§ PROBLEM DESCRIPTION: Write out every line of the data below as a numbered list, skipping blank lines and leaving out the pictures.

§ PROVIDED INFORMATION:
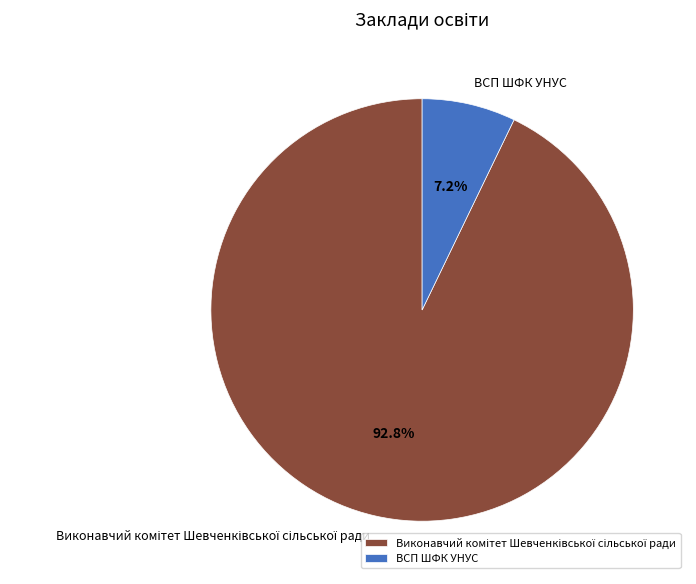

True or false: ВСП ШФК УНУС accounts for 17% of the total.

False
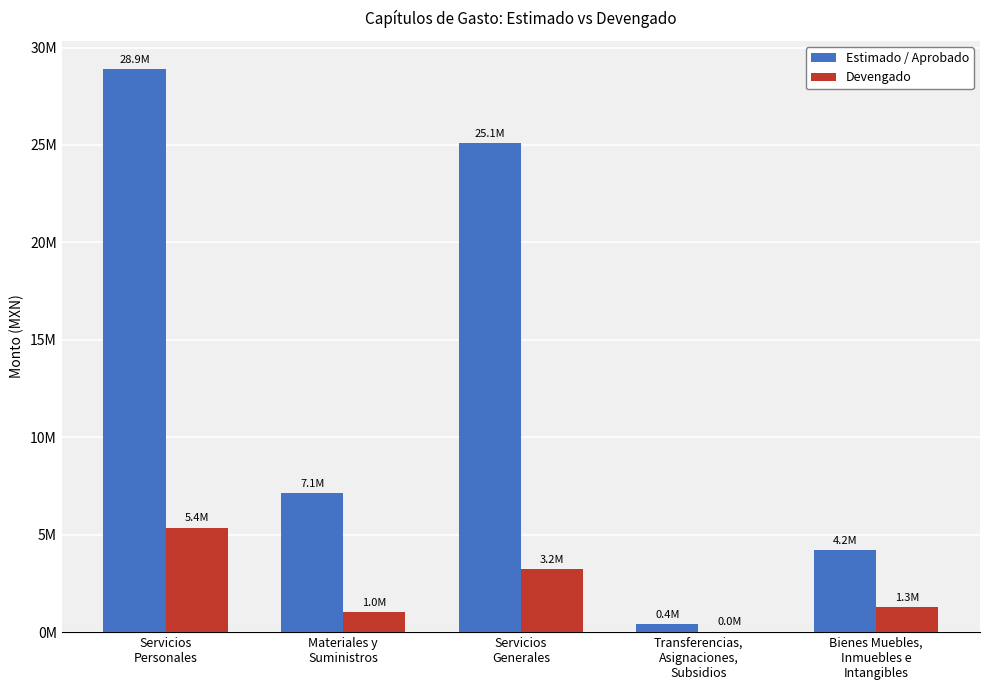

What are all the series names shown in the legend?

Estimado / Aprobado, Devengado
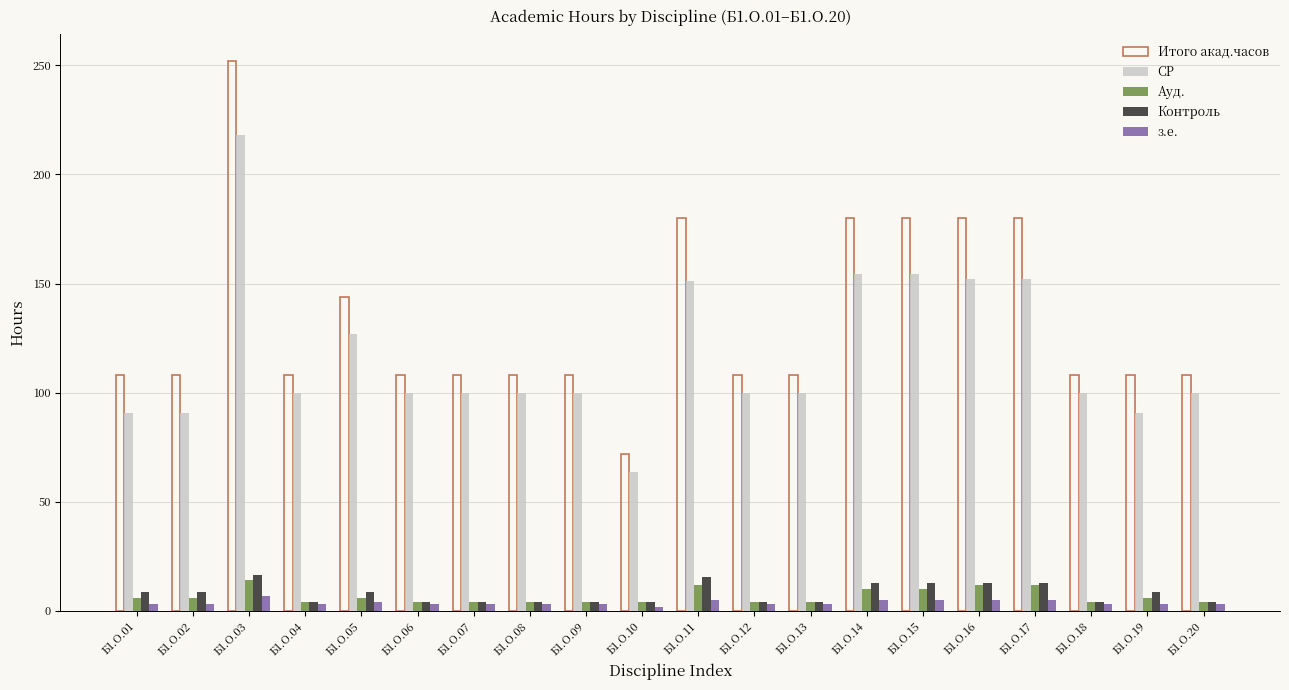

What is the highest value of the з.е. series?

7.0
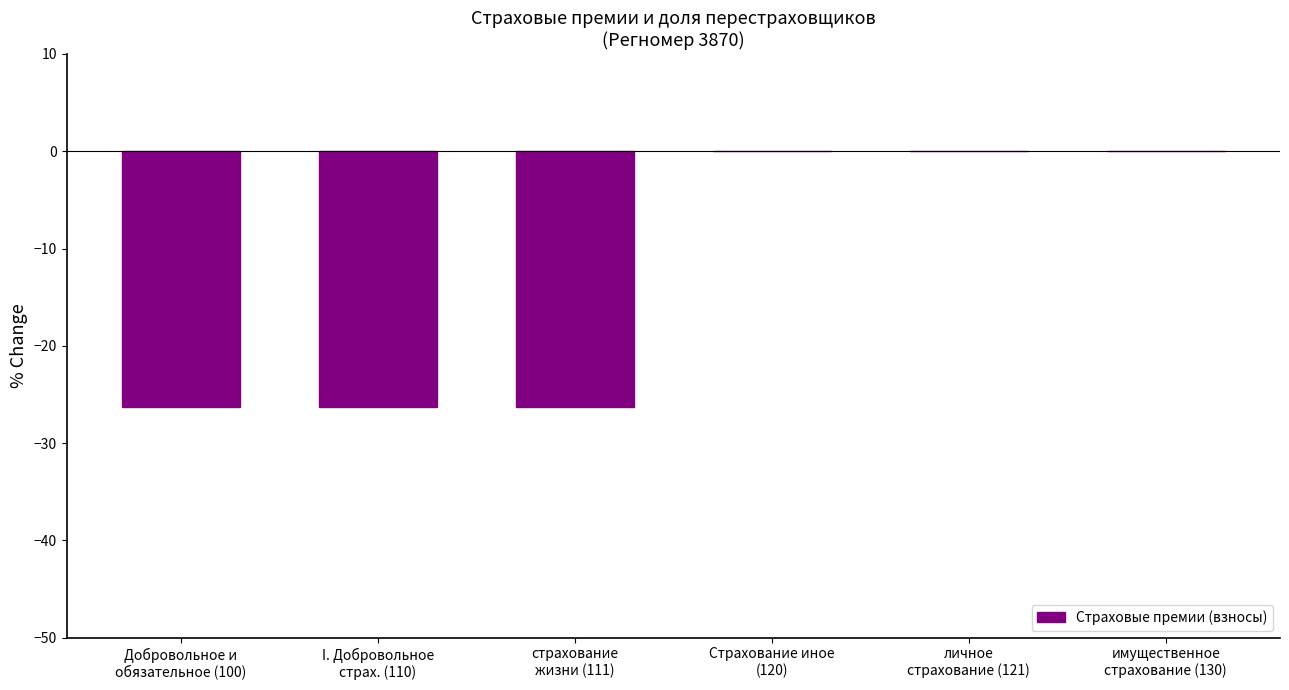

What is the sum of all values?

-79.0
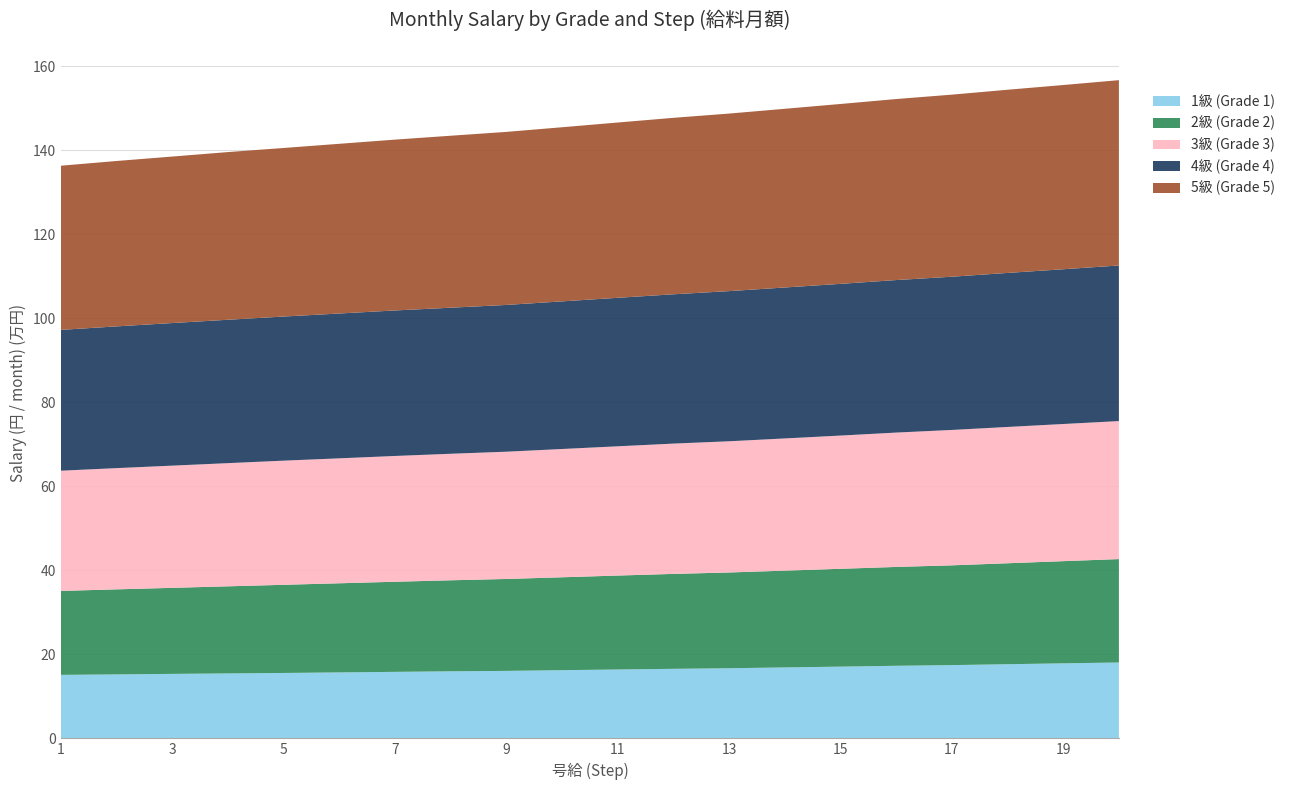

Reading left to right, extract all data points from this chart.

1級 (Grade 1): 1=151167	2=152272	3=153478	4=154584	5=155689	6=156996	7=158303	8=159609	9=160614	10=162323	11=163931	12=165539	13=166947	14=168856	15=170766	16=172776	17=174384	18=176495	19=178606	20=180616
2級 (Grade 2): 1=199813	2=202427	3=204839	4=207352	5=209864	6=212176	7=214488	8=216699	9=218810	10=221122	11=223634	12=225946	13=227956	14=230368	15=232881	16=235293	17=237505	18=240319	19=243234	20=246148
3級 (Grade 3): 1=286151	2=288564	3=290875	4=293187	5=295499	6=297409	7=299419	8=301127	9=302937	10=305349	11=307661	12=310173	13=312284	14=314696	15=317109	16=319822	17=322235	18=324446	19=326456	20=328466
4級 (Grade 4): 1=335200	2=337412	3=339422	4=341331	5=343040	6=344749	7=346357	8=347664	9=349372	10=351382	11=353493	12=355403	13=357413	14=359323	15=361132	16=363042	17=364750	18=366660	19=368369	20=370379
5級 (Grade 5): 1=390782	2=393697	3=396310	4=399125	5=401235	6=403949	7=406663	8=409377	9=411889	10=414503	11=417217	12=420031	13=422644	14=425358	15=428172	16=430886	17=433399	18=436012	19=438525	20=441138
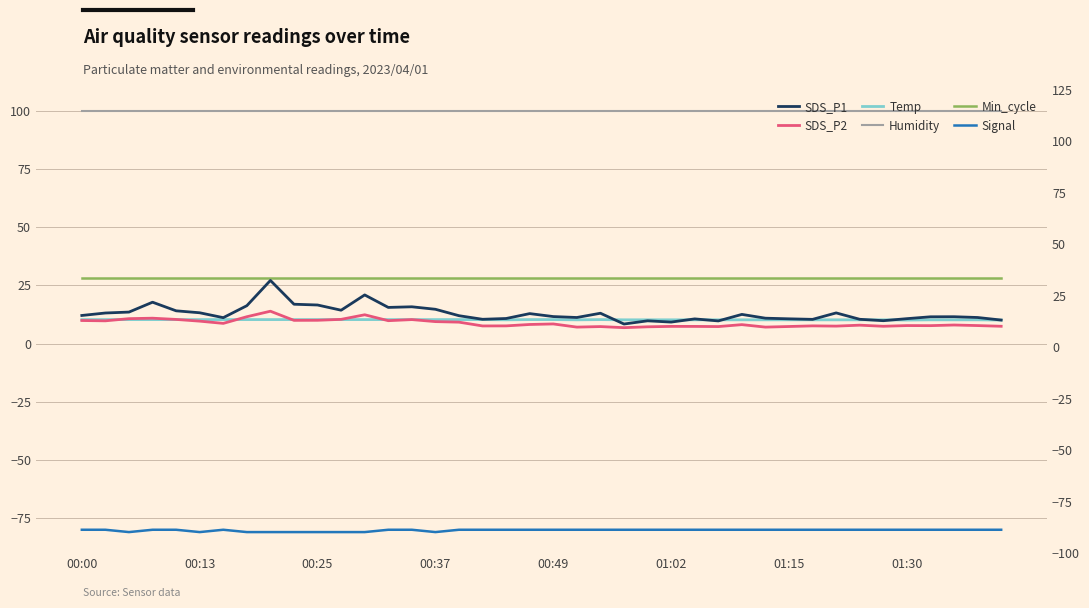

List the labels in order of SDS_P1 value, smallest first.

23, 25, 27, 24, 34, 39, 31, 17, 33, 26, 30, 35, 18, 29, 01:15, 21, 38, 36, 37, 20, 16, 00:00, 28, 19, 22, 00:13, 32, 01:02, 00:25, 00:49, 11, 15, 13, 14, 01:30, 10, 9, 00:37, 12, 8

§ OUTPUT FOR THIS EXERCISE:
1. True or false: ВСП ШФК УНУС accounts for 17% of the total.
2. False
3. What are all the series names shown in the legend?
4. Estimado / Aprobado, Devengado
5. What is the highest value of the з.е. series?
6. 7.0
7. What is the sum of all values?
8. -79.0
9. Reading left to right, extract all data points from this chart.
10. 1級 (Grade 1): 1=151167	2=152272	3=153478	4=154584	5=155689	6=156996	7=158303	8=159609	9=160614	10=162323	11=163931	12=165539	13=166947	14=168856	15=170766	16=172776	17=174384	18=176495	19=178606	20=180616
11. 2級 (Grade 2): 1=199813	2=202427	3=204839	4=207352	5=209864	6=212176	7=214488	8=216699	9=218810	10=221122	11=223634	12=225946	13=227956	14=230368	15=232881	16=235293	17=237505	18=240319	19=243234	20=246148
12. 3級 (Grade 3): 1=286151	2=288564	3=290875	4=293187	5=295499	6=297409	7=299419	8=301127	9=302937	10=305349	11=307661	12=310173	13=312284	14=314696	15=317109	16=319822	17=322235	18=324446	19=326456	20=328466
13. 4級 (Grade 4): 1=335200	2=337412	3=339422	4=341331	5=343040	6=344749	7=346357	8=347664	9=349372	10=351382	11=353493	12=355403	13=357413	14=359323	15=361132	16=363042	17=364750	18=366660	19=368369	20=370379
14. 5級 (Grade 5): 1=390782	2=393697	3=396310	4=399125	5=401235	6=403949	7=406663	8=409377	9=411889	10=414503	11=417217	12=420031	13=422644	14=425358	15=428172	16=430886	17=433399	18=436012	19=438525	20=441138
15. List the labels in order of SDS_P1 value, smallest first.
16. 23, 25, 27, 24, 34, 39, 31, 17, 33, 26, 30, 35, 18, 29, 01:15, 21, 38, 36, 37, 20, 16, 00:00, 28, 19, 22, 00:13, 32, 01:02, 00:25, 00:49, 11, 15, 13, 14, 01:30, 10, 9, 00:37, 12, 8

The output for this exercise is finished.